• _EXERCISE PROMPT_
Write out the data below verbatim and leave the pictures out of your output.

(A block of data)
------------

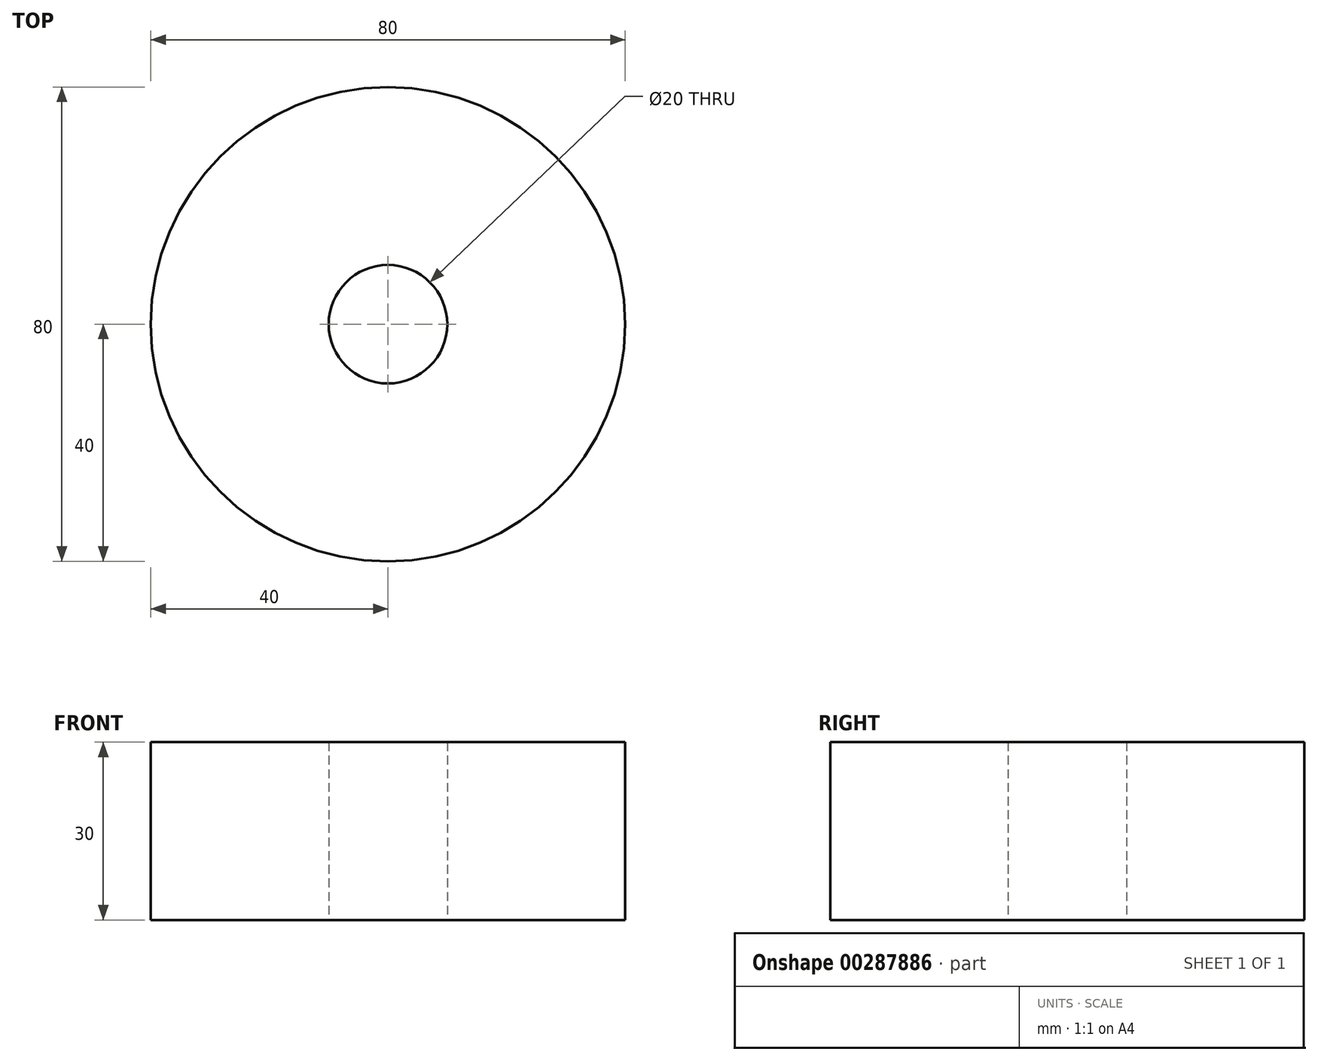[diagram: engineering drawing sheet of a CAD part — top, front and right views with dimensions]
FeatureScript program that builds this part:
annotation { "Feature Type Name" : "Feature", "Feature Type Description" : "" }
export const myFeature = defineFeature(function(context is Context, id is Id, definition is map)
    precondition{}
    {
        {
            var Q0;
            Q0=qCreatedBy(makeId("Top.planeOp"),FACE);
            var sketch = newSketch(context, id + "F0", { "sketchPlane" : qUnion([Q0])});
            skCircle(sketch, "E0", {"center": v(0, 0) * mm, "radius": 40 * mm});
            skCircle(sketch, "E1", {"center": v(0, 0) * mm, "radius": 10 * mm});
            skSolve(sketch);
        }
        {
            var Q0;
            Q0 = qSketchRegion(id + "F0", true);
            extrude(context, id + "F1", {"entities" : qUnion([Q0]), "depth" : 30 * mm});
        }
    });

------------

• _ANSWER_
[diagram: engineering drawing sheet of a CAD part — top, front and right views with dimensions]
FeatureScript program that builds this part:
annotation { "Feature Type Name" : "Feature", "Feature Type Description" : "" }
export const myFeature = defineFeature(function(context is Context, id is Id, definition is map)
    precondition{}
    {
        {
            var Q0;
            Q0=qCreatedBy(makeId("Top.planeOp"),FACE);
            var sketch = newSketch(context, id + "F0", { "sketchPlane" : qUnion([Q0])});
            skCircle(sketch, "E0", {"center": v(0, 0) * mm, "radius": 40 * mm});
            skCircle(sketch, "E1", {"center": v(0, 0) * mm, "radius": 10 * mm});
            skSolve(sketch);
        }
        {
            var Q0;
            Q0 = qSketchRegion(id + "F0", true);
            extrude(context, id + "F1", {"entities" : qUnion([Q0]), "depth" : 30 * mm});
        }
    });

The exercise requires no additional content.